Oddly, the Washington Post Fact Checker’s reasoning ended up, uncredited, in the PolitiFact graphic that grabbed our interest in the first place.

How did the Fact Checker do in checking the facts?

The Washington Post Fact Checker

Before we get to the Fact Checker’s evaluation of Trump’s “78 percent” claim, we note that the Fact Checker did far better than PolitiFact in describing the context of border apprehensions. The Fact Checker embedded an important chart from Customs and Border Protection and explained it clearly and accurately.

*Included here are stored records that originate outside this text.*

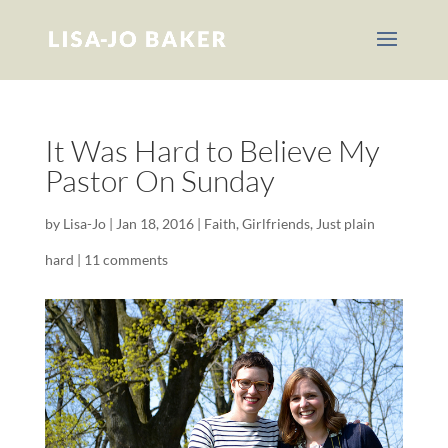
It Was Hard to Believe My
Pastor On Sunday
by
Lisa-Jo
|
Jan 18, 2016
|
Faith
,
Girlfriends
,
Just plain
hard
|
11 comments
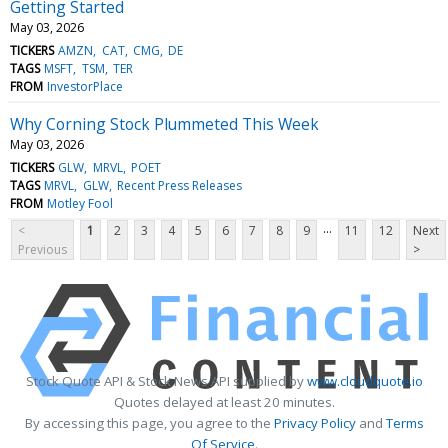
Getting Started
May 03, 2026
TICKERS
AMZN
CAT
CMG
DE
TAGS
MSFT
TSM
TER
FROM
InvestorPlace
Why Corning Stock Plummeted This Week
May 03, 2026
TICKERS
GLW
MRVL
POET
TAGS
MRVL
GLW
Recent Press Releases
FROM
Motley Fool
...
<
1
2
3
4
5
6
7
8
9
11
12
Next
Previous
>
Stock Quote API & Stock News API supplied by
www.cloudquote.io
Quotes delayed at least 20 minutes.
By accessing this page, you agree to the
Privacy Policy
and
Terms
Of Service
.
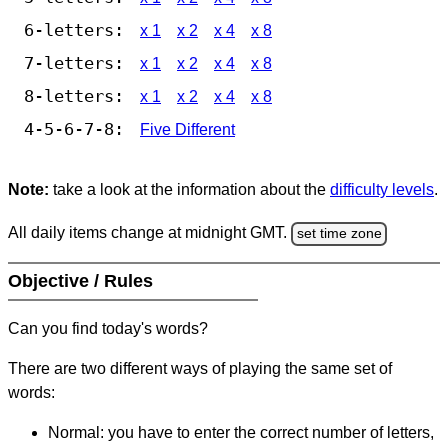
6-letters:
x 1
x 2
x 4
x 8
7-letters:
x 1
x 2
x 4
x 8
8-letters:
x 1
x 2
x 4
x 8
4-5-6-7-8:
Five Different
Note:
take a look at the information about the
difficulty levels
.
All daily items change at midnight GMT.
set time zone
Objective / Rules
Can you find today's words?
There are two different ways of playing the same set of
words:
Normal: you have to enter the correct number of letters,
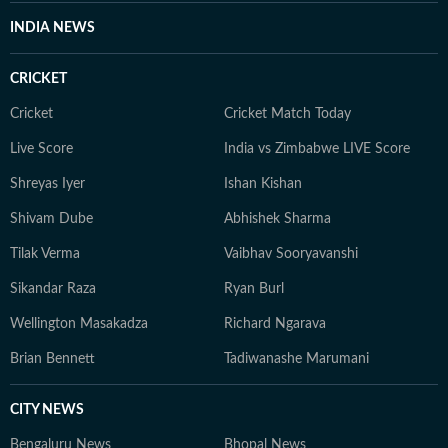
supplying medicines under altered names, the dire
INDIA NEWS
condition of schools and colleges, the plight of
commercial sex workers, and skewed sex ratios in
CRICKET
specific districts. Beyond deadlines, and as HT’s state
correspondent and assistant editor in Madhya Pradesh,
Cricket
Cricket Match Today
I engage with ministers, farmers, students, and
Live Score
India vs Zimbabwe LIVE Score
activists, believing the best policy stories begin with a
Shreyas Iyer
Ishan Kishan
single human voice. A postgraduate in Journalism and
Mass Communication, I also hold a diploma in sports
Shivam Dube
Abhishek Sharma
journalism.
Tilak Verma
Vaibhav Sooryavanshi
Sikandar Raza
Ryan Burl
Wellington Masakadza
Richard Ngarava
Brian Bennett
Tadiwanashe Marumani
CITY NEWS
Bengaluru News
Bhopal News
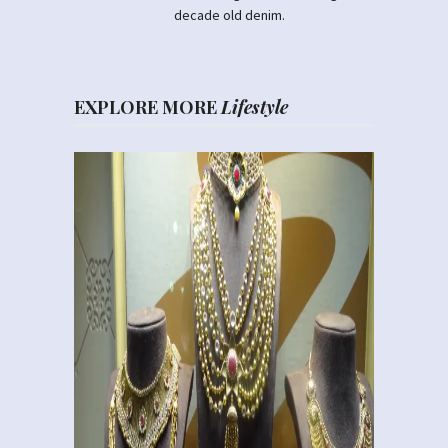
decade old denim.
EXPLORE MORE
Lifestyle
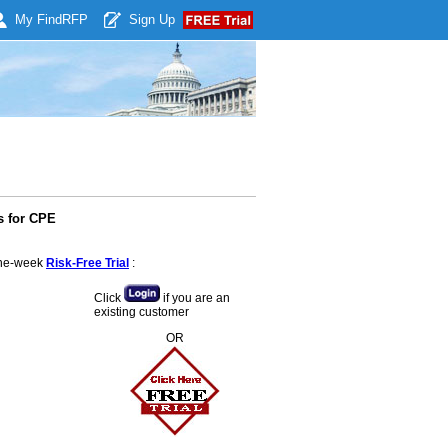
My Find
RFP
Sign Up
s for CPE
 one-week
Risk-Free Trial
:
Click
if you are an
existing customer
OR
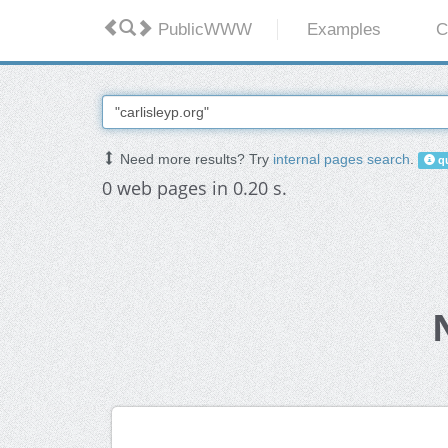
PublicWWW
Examples
C
Need more results? Try
internal pages search
.
qu
0 web pages in 0.20 s.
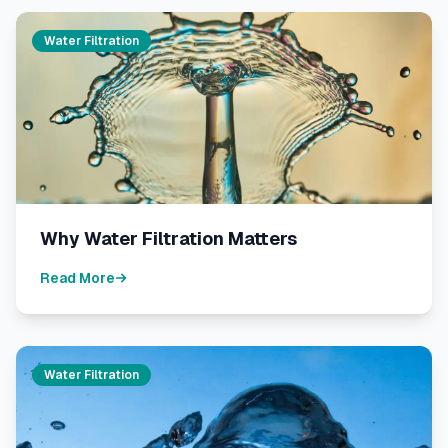
Water Filtration
Why Water Filtration Matters
Read More
Water Filtration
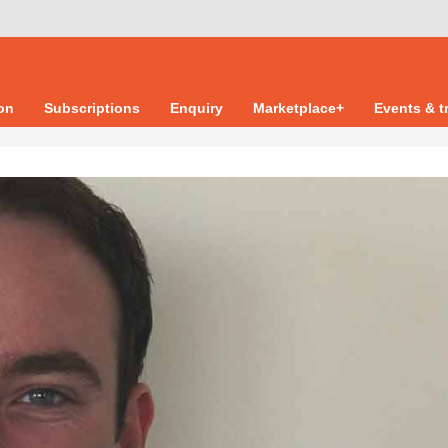
ion
Subscriptions
Enquiry
Marketplace+
Events & t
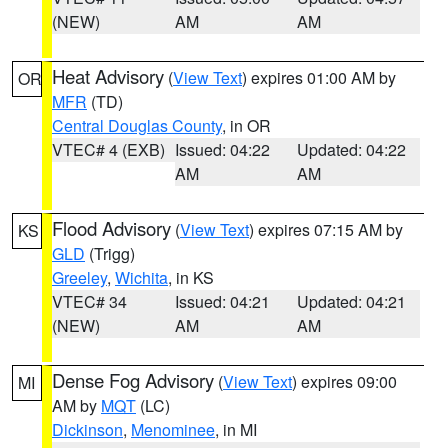
(NEW)
AM
AM
Heat Advisory
(
View Text
) expires 01:00 AM by
OR
MFR
(TD)
Central Douglas County
, in OR
VTEC# 4 (EXB)
Issued: 04:22
Updated: 04:22
AM
AM
Flood Advisory
(
View Text
) expires 07:15 AM by
KS
GLD
(Trigg)
Greeley
,
Wichita
, in KS
VTEC# 34
Issued: 04:21
Updated: 04:21
(NEW)
AM
AM
Dense Fog Advisory
(
View Text
) expires 09:00
MI
AM by
MQT
(LC)
Dickinson
,
Menominee
, in MI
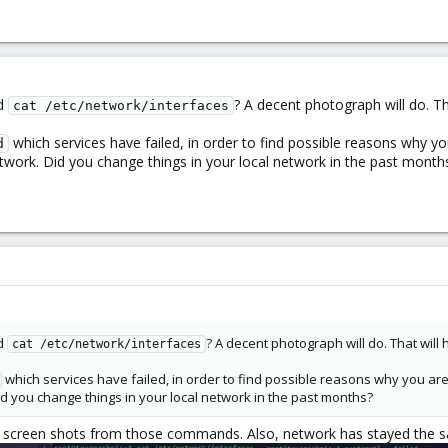
d
? A decent photograph will do. Th
cat /etc/network/interfaces
which services have failed, in order to find possible reasons why 
d
twork. Did you change things in your local network in the past month
d
? A decent photograph will do. That will 
cat /etc/network/interfaces
which services have failed, in order to find possible reasons why you a
d you change things in your local network in the past months?
 screen shots from those commands. Also, network has stayed the same. 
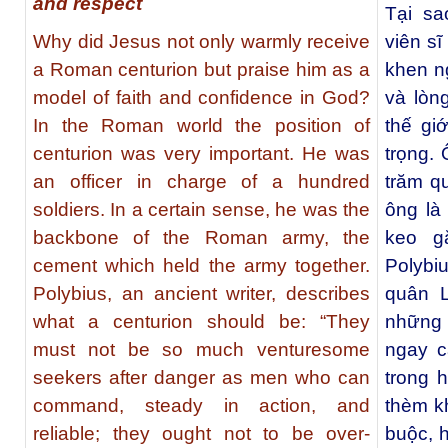
and respect
Tại sa
Why did Jesus not only warmly receive
viên s
a Roman centurion but praise him as a
khen n
model of faith and confidence in God?
và lòn
In the Roman world the position of
thế giớ
centurion was very important. He was
trọng. 
an officer in charge of a hundred
trăm q
soldiers. In a certain sense, he was the
ông là
backbone of the Roman army, the
keo g
cement which held the army together.
Polybiu
Polybius, an ancient writer, describes
quân L
what a centurion should be: “They
những n
must not be so much venturesome
ngay c
seekers after danger as men who can
trong 
command, steady in action, and
thèm kh
reliable; they ought not to be over-
buộc, 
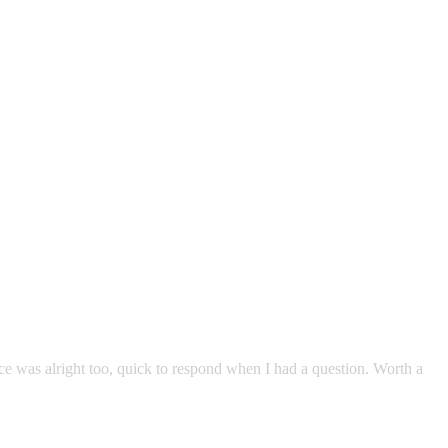
e was alright too, quick to respond when I had a question. Worth a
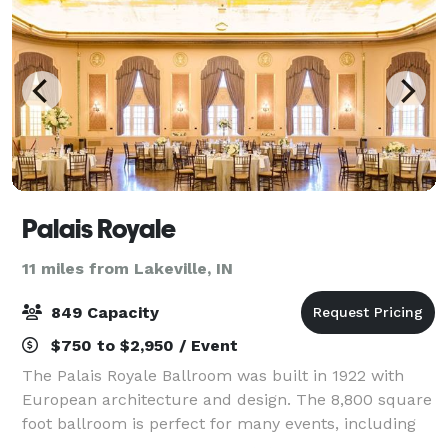
Palais Royale
11 miles from Lakeville, IN
849 Capacity
$750 to $2,950 / Event
The Palais Royale Ballroom was built in 1922 with
European architecture and design. The 8,800 square
foot ballroom is perfect for many events, including
Wedding Receptions, Fundraisers, Auctions,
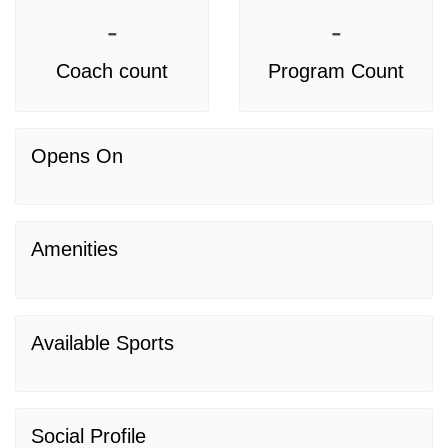
-
-
Coach count
Program Count
Opens On
Amenities
Available Sports
Social Profile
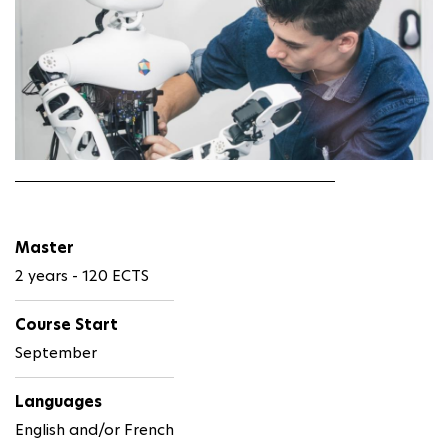
Master
2 years - 120 ECTS
Course Start
September
Languages
English and/or French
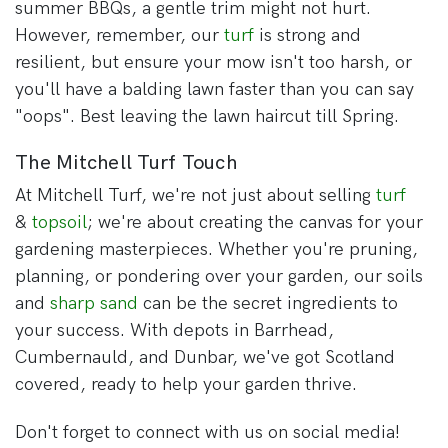
summer BBQs, a gentle trim might not hurt.
However, remember, our
turf
is strong and
resilient, but ensure your mow isn't too harsh, or
you'll have a balding lawn faster than you can say
"oops". Best leaving the lawn haircut till Spring.
The Mitchell Turf Touch
At Mitchell Turf, we're not just about selling
turf
&
topsoil
; we're about creating the canvas for your
gardening masterpieces. Whether you're pruning,
planning, or pondering over your garden, our soils
and
sharp sand
can be the secret ingredients to
your success. With depots in Barrhead,
Cumbernauld, and Dunbar, we've got Scotland
covered, ready to help your garden thrive.
Don't forget to connect with us on social media!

The Fact Checker’s explanation for using border apprehensions as a proxy statistic for illegal border crossings was weak, unfortunately. Assuming more vigorous policing of the border by the Trump administration, lower border apprehensions reflect an even greater reduction in illegal border crossings. Fact checkers should point out that illegal crossings may have decreased more rapidly than border apprehensions.

Seventy-eight percent?

The Fact Checker first takes the PolitiFact approach toward the data, using various non-representative methods to measure the decrease in illegal Southwest border crossings. The Fact Checker spells out at the end the same implicit conclusion PolitiFact reached (bold emphasis added):

His figure is consistent with the change in apprehensions data from the highest point in fiscal 2017 (November 2016, at 47,210) to the lowest point (April 2017, at 11,126), which is a 76.4 percent decline. That is a cherry-picked figure that shows the biggest possible decline in a given fiscal year — including the months before he took office. When you compare the data from his first full month in office (February 2017) with the latest data (June 2017), the decline is between 8 and 14 percent.

Another way to look at this data is using year-over-year trends. From June 2016 to June 2017, the number of people apprehended or deemed inadmissible declined 52.6 percent. As FactCheck.org noted, it’s still a significant decline, but not as high as 80 percent.

Clearly, monthly figures are quite susceptible to cherry-picking. So let’s take a broader look at the data.

 

The Fact Checker’s broader look at the data includes no apparent attempt to use the data to reach a reasonable conclusion about the accuracy of Trump’s “78 percent” claim. The Fact Checker, for whatever reason, missed the opportunity.

What if the fact checkers had checked the fact in question?

Using the method we sketched at the outset, Southwest border apprehensions have decreased by about 56 percent under the Trump administration.

We derive that figure by comparing total Southwest border apprehensions/inadmissables under Trump to the average number for the same months for the Obama administration from 2012 to 2016.

In literal terms, Trump’s claim of a 78 percent drop is likely false. The number is closer to 50 percent, reasonably judged as a comparison to the previous administration. But the fact checkers made Trump’s claim appear further from the mark by shirking their responsibility to sensibly check the facts.